On March 21, doctors went on strike for the second time in four months. The most recent strike, in December, it lasted five days.
Doctors claim that the government has failed to keep promises made following the December protest.
After 20 children died in a single day at Luanda’s paediatric hospital, the union called the strike.
The government had agreed to give basic salaries a 6% raise, as well as increased overtime and benefits.
Doctors, on the other hand, say they continue to face severe medication shortages and accuse the government of constructing new facilities without staffing them.
The strike is believed to have included the majority of Angola’s 5,610 doctors.
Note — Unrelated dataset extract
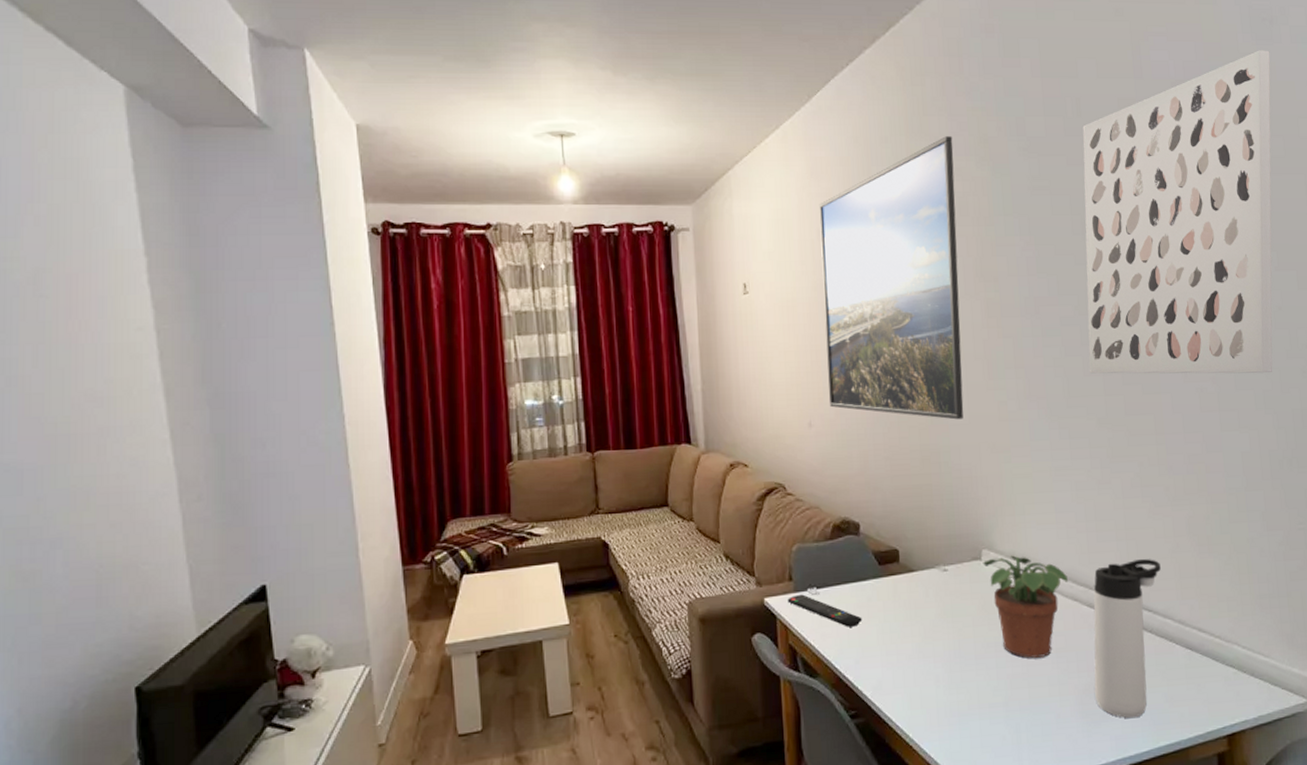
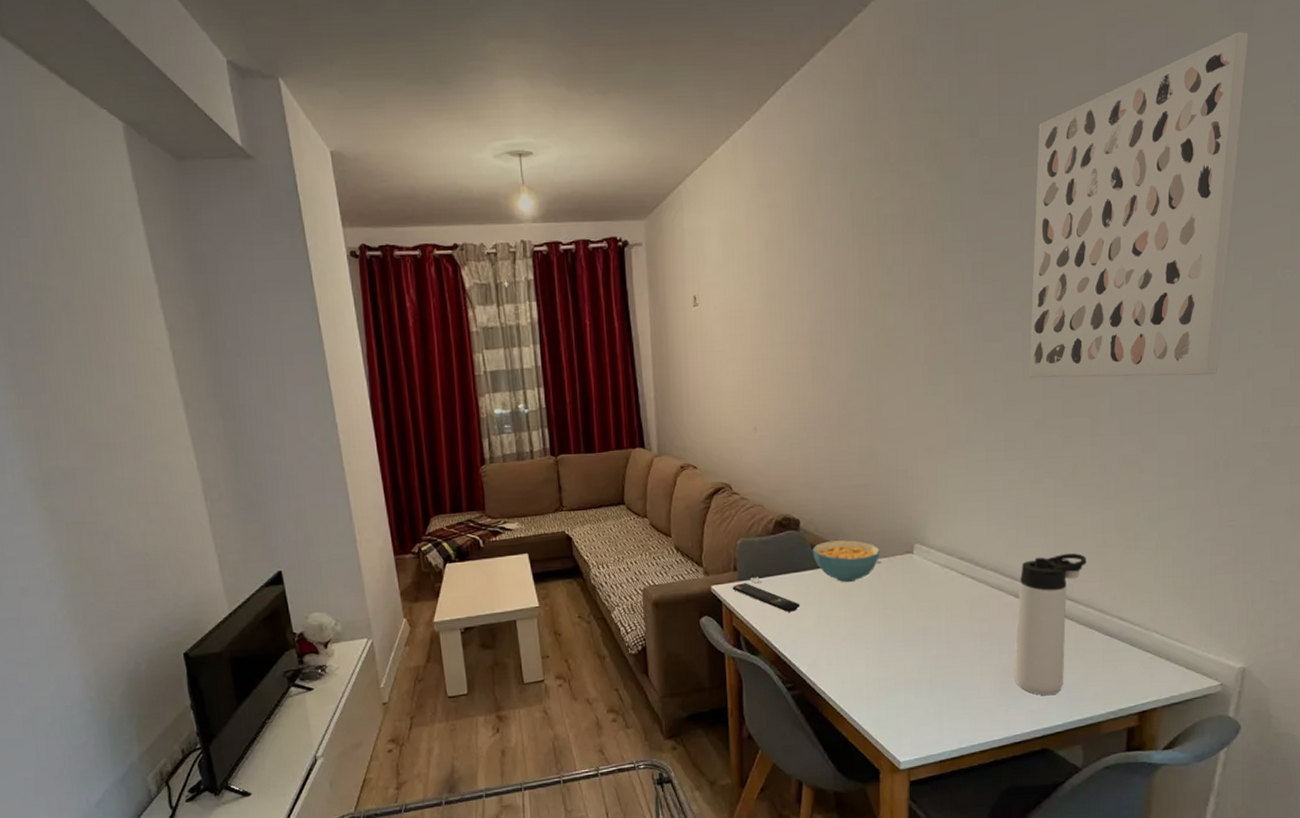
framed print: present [819,136,964,420] -> none [767,141,904,424]
cereal bowl: none [873,545,946,593] -> present [812,540,880,583]
potted plant: present [982,555,1069,658] -> none [914,549,996,641]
A quarter of them stayed on the job to ensure that there was enough staff to respond to emergencies and care for critically ill patients.
The Angolan National Doctors’ Union’s secretary general, Miguel Sebastiao, stated that the strike would continue despite the pay suspension.
“As a doctors’ union, we’re simply asking for higher pay and better working conditions,” he explained.
“The medical corps is still providing critical services — emergencies, intensive care units, and so on,” he added.
Despite its oil wealth, Angola, a large central African country with 33 million people, struggles with high poverty rates.
According to the World Bank, the country has fewer doctors per capita than impoverished Haiti or war-torn Afghanistan.